Get yourself comfyui, they're always very fast when it comes to supporting new stuff and the thing is generally faster and easier on VRAM than A1111. Prerequisite is a torch (the python package) enabled with CUDA (nvidia) or rocm (AMD) or whatever Intel uses. Fair warning: Getting rocm to run on not officially supported cards is an adventure in itself, I'm still on torch-1.13.1+rocm5.2 newer builds just won't work as the GPU I'm telling rocm I have so that it runs in the first place supports instructions that my actual GPU doesn't, and they started using them.
That's impressive
This is great news for people who make animations with deforum as the speed increase should make Rakile's deforumation GUI much more usable for live composition and framing.

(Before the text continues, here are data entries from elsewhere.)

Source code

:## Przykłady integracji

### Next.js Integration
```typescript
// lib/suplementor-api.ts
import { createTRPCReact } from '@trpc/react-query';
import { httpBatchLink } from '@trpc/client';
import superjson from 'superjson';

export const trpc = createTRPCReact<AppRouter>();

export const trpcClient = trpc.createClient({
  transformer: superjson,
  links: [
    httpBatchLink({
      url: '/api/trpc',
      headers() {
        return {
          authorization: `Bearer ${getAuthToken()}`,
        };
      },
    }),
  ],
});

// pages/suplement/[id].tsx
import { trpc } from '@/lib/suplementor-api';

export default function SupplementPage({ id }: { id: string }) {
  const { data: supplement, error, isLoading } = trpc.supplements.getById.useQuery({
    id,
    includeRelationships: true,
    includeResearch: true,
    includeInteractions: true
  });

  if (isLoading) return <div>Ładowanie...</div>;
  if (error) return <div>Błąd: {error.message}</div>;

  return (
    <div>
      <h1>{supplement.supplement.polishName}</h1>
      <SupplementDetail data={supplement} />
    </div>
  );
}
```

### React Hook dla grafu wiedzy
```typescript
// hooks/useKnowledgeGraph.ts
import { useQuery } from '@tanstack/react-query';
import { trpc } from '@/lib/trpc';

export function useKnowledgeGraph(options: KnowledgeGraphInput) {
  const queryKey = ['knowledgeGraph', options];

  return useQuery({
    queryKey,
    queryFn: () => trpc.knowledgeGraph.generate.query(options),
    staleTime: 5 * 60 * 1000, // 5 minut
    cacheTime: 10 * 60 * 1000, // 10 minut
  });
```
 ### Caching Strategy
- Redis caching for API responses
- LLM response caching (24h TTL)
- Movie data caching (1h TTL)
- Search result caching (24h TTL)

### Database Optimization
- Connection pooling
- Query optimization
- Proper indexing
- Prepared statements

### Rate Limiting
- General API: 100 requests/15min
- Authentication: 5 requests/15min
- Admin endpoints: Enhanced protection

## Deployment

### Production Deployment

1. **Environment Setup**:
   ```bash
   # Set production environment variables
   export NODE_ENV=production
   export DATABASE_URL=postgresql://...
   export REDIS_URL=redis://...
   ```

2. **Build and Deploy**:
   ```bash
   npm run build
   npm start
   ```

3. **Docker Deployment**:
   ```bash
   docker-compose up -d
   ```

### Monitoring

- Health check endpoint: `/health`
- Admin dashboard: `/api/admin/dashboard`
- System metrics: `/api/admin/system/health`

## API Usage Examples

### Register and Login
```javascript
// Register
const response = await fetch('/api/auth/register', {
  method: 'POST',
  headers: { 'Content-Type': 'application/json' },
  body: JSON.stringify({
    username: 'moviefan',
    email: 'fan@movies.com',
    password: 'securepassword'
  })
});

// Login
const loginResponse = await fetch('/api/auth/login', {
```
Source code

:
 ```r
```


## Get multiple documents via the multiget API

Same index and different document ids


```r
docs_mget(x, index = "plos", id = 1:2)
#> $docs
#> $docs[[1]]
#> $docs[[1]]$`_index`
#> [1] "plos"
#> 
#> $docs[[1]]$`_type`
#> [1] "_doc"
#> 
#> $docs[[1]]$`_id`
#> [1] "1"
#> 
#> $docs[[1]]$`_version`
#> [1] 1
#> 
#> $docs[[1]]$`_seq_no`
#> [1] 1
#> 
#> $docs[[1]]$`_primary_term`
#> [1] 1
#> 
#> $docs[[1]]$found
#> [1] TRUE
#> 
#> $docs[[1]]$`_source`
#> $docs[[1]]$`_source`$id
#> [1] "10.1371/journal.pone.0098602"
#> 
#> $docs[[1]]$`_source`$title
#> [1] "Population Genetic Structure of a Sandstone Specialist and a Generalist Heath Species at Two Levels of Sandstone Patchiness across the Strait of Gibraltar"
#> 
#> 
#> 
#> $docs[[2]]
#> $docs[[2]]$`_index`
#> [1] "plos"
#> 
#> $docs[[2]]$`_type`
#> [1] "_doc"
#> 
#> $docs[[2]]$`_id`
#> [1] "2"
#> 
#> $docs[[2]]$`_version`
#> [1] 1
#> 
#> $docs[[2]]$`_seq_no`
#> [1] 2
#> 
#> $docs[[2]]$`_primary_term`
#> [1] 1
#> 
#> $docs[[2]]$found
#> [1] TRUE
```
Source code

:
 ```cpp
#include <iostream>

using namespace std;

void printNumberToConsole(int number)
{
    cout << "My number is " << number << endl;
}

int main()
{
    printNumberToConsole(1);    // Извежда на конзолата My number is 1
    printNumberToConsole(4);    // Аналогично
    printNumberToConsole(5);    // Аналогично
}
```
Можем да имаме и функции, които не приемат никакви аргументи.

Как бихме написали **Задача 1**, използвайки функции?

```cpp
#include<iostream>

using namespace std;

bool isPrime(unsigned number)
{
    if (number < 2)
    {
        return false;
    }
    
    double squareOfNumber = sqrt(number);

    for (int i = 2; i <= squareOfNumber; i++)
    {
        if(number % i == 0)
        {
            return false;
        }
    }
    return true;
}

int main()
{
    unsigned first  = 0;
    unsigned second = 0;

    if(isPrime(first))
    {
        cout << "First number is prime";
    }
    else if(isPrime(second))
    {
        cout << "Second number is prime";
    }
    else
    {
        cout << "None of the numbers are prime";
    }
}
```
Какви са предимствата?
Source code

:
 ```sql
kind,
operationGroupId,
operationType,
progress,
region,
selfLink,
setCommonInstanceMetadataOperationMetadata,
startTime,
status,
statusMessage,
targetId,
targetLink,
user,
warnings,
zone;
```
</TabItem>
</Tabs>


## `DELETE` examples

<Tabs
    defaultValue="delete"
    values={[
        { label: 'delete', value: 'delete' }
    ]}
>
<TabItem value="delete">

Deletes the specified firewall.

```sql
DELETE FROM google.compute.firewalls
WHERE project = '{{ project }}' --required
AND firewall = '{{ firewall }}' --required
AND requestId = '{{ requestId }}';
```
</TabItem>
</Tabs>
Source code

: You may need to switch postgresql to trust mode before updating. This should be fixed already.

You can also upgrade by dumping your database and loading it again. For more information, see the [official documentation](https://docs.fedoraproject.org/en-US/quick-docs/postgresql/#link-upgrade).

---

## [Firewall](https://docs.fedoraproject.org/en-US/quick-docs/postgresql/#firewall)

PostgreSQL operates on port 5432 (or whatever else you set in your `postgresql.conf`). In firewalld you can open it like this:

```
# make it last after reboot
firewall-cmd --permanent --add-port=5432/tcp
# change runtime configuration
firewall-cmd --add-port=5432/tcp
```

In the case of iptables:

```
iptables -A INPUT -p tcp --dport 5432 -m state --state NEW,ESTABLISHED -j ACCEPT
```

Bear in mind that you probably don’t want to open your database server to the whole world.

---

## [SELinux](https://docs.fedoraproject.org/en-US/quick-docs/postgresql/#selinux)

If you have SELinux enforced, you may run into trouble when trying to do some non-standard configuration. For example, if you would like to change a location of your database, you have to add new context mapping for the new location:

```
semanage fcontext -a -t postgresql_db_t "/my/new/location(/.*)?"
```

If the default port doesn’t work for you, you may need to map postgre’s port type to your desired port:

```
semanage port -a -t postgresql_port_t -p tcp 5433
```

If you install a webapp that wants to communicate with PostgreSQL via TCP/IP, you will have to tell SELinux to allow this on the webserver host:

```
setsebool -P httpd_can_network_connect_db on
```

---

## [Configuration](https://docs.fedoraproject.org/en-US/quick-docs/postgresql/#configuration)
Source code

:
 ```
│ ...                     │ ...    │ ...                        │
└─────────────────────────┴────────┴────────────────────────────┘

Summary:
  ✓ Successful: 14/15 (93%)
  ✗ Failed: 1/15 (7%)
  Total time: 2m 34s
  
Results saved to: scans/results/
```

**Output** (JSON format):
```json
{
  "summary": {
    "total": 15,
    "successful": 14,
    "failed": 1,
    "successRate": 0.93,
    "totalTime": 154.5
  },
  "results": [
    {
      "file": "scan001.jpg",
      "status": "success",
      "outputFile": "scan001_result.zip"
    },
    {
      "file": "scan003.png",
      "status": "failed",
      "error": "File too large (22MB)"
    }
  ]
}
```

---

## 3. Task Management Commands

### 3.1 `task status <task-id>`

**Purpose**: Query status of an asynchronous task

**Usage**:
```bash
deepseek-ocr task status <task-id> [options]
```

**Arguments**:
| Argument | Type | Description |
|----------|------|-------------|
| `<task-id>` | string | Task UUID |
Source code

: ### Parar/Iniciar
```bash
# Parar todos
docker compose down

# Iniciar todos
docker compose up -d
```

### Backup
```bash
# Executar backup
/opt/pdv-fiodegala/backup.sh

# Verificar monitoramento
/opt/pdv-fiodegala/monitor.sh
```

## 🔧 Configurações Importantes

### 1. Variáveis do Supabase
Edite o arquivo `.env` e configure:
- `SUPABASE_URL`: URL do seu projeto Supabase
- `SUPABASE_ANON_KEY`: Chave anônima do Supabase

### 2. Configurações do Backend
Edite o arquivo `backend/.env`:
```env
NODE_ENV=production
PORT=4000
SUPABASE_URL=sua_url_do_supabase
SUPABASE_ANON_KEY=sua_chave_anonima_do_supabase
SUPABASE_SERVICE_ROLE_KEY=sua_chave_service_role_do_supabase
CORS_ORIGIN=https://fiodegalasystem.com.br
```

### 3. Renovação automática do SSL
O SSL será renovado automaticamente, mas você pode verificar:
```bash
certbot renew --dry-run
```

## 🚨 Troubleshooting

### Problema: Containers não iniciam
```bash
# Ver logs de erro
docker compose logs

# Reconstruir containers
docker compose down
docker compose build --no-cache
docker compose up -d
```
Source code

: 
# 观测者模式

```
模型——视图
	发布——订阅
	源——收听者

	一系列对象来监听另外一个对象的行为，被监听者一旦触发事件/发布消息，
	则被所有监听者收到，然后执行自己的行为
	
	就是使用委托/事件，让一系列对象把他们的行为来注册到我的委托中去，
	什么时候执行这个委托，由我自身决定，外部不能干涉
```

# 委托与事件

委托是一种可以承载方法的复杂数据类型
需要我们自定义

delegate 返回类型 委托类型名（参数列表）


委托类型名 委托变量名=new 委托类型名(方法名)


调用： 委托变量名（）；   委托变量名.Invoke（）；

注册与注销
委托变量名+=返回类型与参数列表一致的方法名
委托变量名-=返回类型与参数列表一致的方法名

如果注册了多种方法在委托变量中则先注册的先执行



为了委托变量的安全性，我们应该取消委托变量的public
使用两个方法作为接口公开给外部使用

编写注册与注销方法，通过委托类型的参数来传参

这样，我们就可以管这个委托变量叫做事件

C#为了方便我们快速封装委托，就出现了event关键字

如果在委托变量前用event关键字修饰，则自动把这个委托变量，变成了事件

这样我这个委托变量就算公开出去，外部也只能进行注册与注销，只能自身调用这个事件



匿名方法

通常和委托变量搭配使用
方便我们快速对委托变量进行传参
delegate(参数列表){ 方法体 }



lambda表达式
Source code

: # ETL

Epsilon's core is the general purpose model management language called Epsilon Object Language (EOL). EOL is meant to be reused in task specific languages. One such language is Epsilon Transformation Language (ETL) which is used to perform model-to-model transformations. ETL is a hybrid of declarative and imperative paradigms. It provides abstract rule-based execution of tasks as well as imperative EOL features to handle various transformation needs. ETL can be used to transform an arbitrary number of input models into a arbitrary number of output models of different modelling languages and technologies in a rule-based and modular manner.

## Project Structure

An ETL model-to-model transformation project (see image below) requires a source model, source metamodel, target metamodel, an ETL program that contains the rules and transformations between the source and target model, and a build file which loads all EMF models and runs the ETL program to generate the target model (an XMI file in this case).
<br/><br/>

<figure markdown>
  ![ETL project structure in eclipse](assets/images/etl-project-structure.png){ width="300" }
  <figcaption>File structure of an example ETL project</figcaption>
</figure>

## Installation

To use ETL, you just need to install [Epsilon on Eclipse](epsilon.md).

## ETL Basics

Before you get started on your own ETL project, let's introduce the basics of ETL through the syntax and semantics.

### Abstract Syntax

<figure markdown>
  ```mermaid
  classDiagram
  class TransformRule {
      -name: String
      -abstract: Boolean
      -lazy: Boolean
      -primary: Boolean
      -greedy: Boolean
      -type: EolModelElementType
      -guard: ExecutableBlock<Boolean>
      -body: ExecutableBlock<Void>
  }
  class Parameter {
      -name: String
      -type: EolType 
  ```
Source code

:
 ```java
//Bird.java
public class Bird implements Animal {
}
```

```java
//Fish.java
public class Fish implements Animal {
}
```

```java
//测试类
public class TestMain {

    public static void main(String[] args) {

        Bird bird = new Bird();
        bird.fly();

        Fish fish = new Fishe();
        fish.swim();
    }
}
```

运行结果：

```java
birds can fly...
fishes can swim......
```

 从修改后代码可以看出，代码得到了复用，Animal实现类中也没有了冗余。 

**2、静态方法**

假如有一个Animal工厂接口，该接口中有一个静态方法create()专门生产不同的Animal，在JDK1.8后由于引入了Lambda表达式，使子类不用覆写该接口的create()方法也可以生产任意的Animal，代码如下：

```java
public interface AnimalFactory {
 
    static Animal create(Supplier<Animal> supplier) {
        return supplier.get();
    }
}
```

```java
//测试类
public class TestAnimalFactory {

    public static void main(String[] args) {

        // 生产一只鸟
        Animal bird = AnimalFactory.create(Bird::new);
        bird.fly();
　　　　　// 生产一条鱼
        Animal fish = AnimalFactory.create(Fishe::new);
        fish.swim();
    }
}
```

This is the best summary I could come up with:
Stability detailed the model's inner workings in a research paper released Tuesday that focuses on the ADD technique.
One of the claimed advantages of SDXL Turbo is its similarity to Generative Adversarial Networks (GANs), especially in producing single-step image outputs.
Stability AI says that on an Nvidia A100 (a powerful AI-tuned GPU), the model can generate a 512×512 image in 207 ms, including encoding, a single de-noising step, and decoding.
This move has already been met with some criticism in the Stable Diffusion community, but Stability AI has expressed openness to commercial applications and invites interested parties to get in touch for more information.
Meanwhile, Stability AI itself has faced internal management issues, with an investor recently urging CEO Emad Mostaque to resign.
Stability AI offers a beta demonstration of SDXL Turbo's capabilities on its image-editing platform, Clipdrop.
The original article contains 553 words, the summary contains 138 words. Saved 75%. I'm a bot and I'm open source!